Трагедия адмирала Колчака. Книга 2 - страница 97
Орудует у Семенова и пресловутый «полковник» Завойко («мелкотравчатый революционный выкидыш», по характеристике Будберга), который еще в марте, по дороге в Омск, создавал политическую комбинацию с диктатурой Семенова на должность командующего войсками всего Д. Востока [Будберг. XIII, с. 298]. Попав в Омск в апреле, Завойко организует «второй переворот». Окулич в своем фельетоне о Вологодском [«Возр.», № 282] рассказывает: «Пишущему эти строки, совместно с представителем сибирского казачьего войска есаулом В., по поручению казачьей конференции, вследствие просьбы г. Завойко, пришлось выслушать определенное предложение в присутствии иностранного дипломатического представителя, в вагоне английского ген. консула, на ст. Омск. Мы уклонились от обсуждения этой темы, заявив, что казаки пойдут за адмиралом»>12.
Семенов, при всей своей некультурности, умел быть «политиком». При свидании с ним в Чите 4 декабря Болдырев записывает: «В нем много такта. В отношении меня, как высшего военного начальника в Сибири, он всегда был вполне лоялен. И сейчас исключительной корректностью он как бы подчеркивает свое неодобрение совершившемуся в Омске и свою резкую оппозицию Колчаку» [с. 121]. А 21 декабря в разговоре с начальником японской миссии Мацудой Болдырев признает поведение Колчака в отношении Семенова даже «бестактным» [с. 128]>13...
* * *
Прямая и непосредственная поддержка Семенова японцами, осторожная тактика французов и других иностранцев — только Нокс высказался решительно против Семенова — ставили, как мы видели, Верховного правителя в чрезвычайно трудное положение. По приезде в Омск Будбергу на первых порах разрешение дилеммы о Семенове и других атаманах кажется простым. Как будто бы только нерешительность адмирала ставит препоны. 30 апреля, при первом свидании с Колчаком, Будберг высказывает ему свое «credo»: «Атаманы и атаманщина — это самые опасные подводные камни на нашем пути восстановления государственности»... Адмирал ответил, что он «давно уже начал эту борьбу, но он бессилен что-либо сделать с Семеновым»... «Боюсь, — записывает Будберг, — что по этой части адмирала обманывают его докладчики, а особенно Ив.-Ринов и другие спасители Семенова». Будберг советует «самому адмиралу... принять командование над отрядом и идти на Читу; пусть японцы устраивают всесветный скандал и разоружают самого Верховного главнокомандующего»... «Радикальность предлагаемых мною мер смутила даже адмирала, и он перешел на отчаянное положение дела снабжения армии» [XIV, с. 226—227]. Радикализм Будберга, конечно, отзывается величайшей утопией. Через три месяца Будберг все так же еще решителен: «К горю нашему, у адмирала нет прочной решимости поставить все на карту и покончить прежде всего со всеми атаманами... Надо это сделать хотя бы ценой собственного провала, ибо иначе эта язва съест и адмирала, и нас, сожрет всю белую идею и сделает ее надолго постылой и ненавистной для всей Сибири»... [XIV, с. 308-309].

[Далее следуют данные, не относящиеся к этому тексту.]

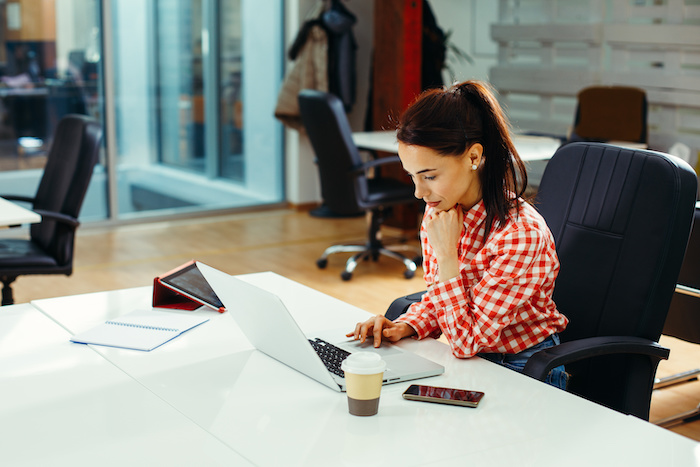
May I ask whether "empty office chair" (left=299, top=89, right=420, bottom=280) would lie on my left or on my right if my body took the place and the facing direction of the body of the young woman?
on my right

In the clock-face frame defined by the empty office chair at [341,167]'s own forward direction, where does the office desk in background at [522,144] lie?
The office desk in background is roughly at 1 o'clock from the empty office chair.

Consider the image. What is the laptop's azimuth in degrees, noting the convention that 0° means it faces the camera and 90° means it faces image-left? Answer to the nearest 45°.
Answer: approximately 225°

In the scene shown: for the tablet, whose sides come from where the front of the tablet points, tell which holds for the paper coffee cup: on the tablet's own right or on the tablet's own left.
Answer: on the tablet's own left

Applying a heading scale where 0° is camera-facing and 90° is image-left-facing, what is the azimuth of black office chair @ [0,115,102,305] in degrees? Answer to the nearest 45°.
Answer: approximately 45°

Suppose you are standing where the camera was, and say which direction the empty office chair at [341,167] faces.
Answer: facing away from the viewer and to the right of the viewer

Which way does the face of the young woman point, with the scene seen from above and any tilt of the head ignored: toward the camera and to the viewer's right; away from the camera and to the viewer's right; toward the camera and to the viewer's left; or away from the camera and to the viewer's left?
toward the camera and to the viewer's left

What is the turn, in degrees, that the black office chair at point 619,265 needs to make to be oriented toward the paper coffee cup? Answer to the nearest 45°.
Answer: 0° — it already faces it

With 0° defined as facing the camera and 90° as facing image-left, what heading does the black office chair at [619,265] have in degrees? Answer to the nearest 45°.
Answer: approximately 45°

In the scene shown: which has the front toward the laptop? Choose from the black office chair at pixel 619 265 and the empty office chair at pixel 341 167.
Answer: the black office chair
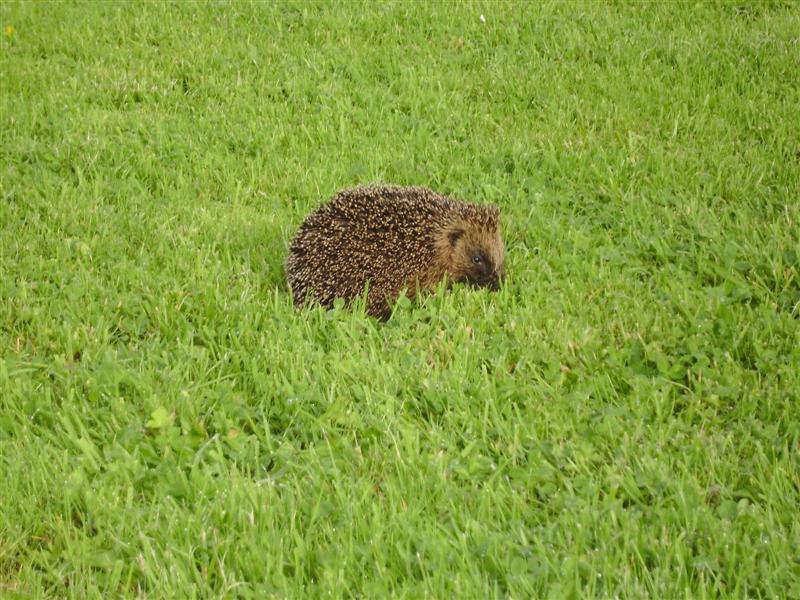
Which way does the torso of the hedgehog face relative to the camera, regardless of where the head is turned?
to the viewer's right
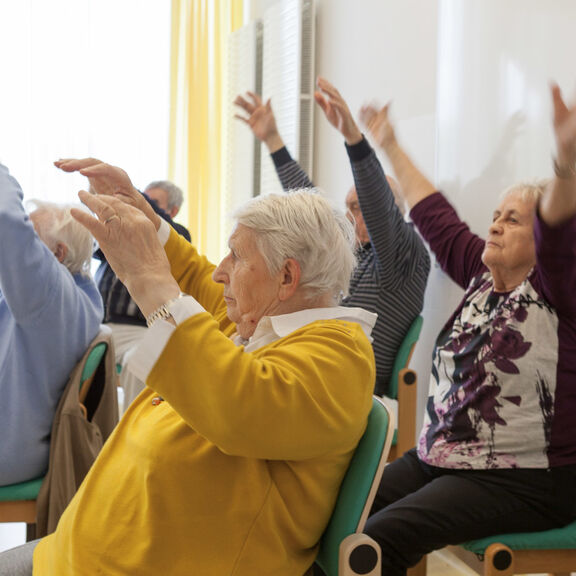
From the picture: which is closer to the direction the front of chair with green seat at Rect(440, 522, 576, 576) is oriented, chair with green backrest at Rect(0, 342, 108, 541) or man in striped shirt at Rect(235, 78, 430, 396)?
the chair with green backrest

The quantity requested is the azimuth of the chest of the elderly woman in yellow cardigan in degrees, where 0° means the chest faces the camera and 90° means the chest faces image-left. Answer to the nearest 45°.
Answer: approximately 90°

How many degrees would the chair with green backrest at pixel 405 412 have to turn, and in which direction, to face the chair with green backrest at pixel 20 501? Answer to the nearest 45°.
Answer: approximately 45° to its left

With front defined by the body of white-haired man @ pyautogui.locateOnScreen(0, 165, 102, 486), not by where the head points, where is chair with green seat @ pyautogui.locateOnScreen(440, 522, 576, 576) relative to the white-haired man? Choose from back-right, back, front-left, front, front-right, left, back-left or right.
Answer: back-left

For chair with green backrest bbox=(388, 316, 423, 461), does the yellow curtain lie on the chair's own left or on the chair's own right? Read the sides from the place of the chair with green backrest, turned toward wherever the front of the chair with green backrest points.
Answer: on the chair's own right

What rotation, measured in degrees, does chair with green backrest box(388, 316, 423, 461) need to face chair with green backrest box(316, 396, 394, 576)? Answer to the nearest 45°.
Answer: approximately 90° to its left

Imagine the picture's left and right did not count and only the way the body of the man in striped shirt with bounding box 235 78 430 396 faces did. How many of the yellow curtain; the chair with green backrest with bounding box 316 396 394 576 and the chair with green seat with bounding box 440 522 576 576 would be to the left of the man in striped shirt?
2

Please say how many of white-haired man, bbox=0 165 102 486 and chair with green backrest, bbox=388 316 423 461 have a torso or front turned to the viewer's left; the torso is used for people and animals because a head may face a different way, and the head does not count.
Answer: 2

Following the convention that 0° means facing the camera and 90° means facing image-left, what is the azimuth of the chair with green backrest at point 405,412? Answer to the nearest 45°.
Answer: approximately 90°

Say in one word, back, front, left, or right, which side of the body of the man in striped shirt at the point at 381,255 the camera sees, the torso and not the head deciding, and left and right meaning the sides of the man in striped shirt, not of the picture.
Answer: left

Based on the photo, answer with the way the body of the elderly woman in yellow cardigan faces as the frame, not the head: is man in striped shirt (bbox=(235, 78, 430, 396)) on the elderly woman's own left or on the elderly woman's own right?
on the elderly woman's own right

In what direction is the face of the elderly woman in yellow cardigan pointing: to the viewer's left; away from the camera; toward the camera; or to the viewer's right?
to the viewer's left

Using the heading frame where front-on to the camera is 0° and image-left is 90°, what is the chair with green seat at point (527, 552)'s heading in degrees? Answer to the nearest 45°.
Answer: approximately 90°

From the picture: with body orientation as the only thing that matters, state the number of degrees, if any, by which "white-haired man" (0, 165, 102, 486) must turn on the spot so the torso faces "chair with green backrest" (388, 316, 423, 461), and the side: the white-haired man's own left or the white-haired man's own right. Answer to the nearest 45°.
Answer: approximately 180°

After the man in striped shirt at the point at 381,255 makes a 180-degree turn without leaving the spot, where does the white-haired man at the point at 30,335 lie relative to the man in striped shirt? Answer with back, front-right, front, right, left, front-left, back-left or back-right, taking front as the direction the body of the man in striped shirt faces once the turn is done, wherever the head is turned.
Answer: back-right
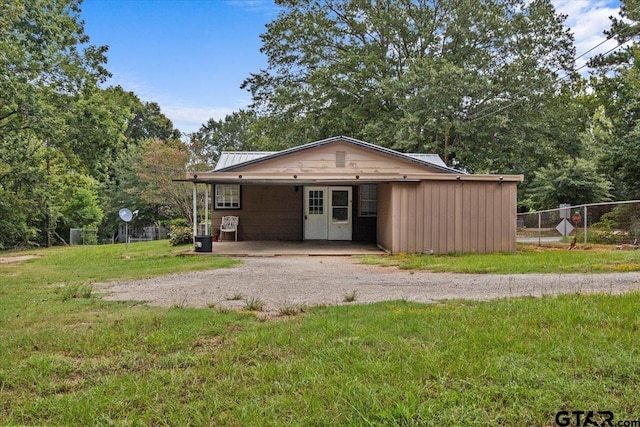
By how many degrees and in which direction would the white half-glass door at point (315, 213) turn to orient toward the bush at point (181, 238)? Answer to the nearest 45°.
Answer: approximately 90° to its right

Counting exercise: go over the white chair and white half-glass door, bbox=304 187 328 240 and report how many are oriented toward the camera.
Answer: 2

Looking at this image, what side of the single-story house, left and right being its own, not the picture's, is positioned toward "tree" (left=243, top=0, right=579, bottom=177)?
back

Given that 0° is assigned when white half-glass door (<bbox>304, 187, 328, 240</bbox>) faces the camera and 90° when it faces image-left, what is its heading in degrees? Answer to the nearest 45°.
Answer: approximately 0°

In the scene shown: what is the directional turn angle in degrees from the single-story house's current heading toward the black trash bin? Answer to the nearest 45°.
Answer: approximately 45° to its right

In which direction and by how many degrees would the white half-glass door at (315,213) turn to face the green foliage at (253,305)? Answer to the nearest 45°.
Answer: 0° — it already faces it

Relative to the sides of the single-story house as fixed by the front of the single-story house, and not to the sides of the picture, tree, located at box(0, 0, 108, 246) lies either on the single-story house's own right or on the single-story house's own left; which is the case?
on the single-story house's own right

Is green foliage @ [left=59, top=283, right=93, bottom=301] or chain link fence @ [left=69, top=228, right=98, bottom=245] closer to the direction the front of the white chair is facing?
the green foliage

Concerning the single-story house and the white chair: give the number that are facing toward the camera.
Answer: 2
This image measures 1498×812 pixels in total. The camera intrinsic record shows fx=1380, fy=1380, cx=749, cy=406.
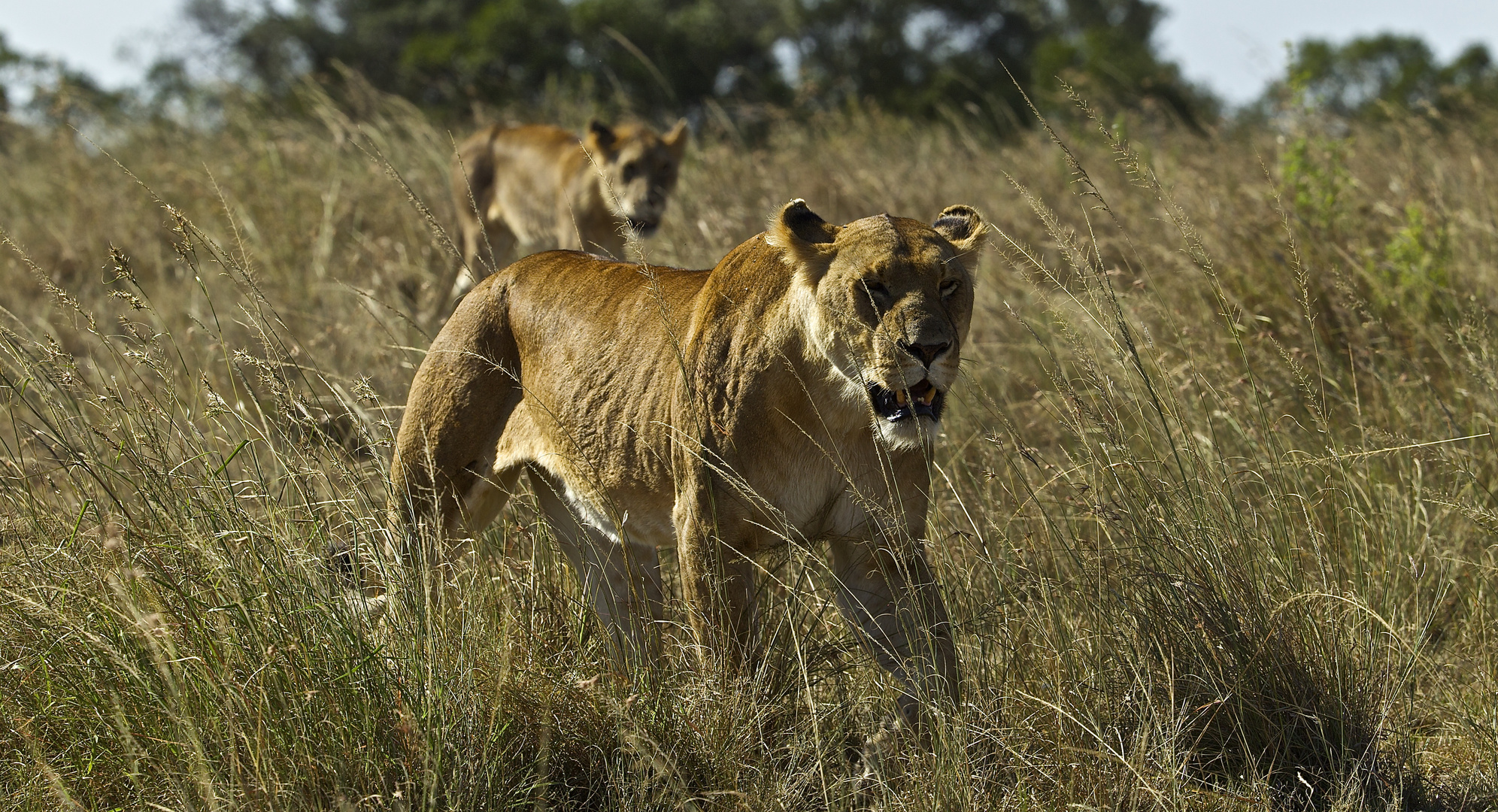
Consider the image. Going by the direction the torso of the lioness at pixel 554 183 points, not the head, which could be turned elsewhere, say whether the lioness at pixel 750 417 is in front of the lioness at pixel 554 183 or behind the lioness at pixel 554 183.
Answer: in front

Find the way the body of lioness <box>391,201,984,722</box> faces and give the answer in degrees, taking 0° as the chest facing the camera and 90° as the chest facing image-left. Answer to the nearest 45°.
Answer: approximately 315°

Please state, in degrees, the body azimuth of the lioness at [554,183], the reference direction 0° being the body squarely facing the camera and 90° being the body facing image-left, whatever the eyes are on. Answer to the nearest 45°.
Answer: approximately 315°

Принципиально прав, вероятно, Будберг. Но дело было во много раз сложнее, ибо решительные действия могли создать Правительству новые осложнения, прежде всего, с организованным казачеством. Для этого казачества забайкальский атаман не был одиозной фигурой. И «общественность» не склонна была, по-видимому, реагировать так резко, как этого хотелось Будбергу. Мы имеем характерный отзыв уполномоченного председателя Совета министров — Яшкова, вернувшегося с Д. Востока. Он, скорее, даже симпатизирует Семенову: «Мне часто казалось, что Семенов жаждет дружеского внимания, между тем Семенов изолирован, так как даже местные к.-д. держатся в стороне». В силу такой изолированности и слабости характера, чувство превалирует над разумом, в чем в «минуты искренности» сам Семенов сознается; он оказался «во власти ветров, дующих с востока» [«От. Вед.», 1919, № 3]. Такой полной изоляции в действительности не было: харбинский комитет к.-д. поддерживает Семенова — писал в свое время Будберг [XIII, с. 293]. Управляющим гражданской частью в Забайкалье был быв. член Гос. Думы к.-л. Таскин.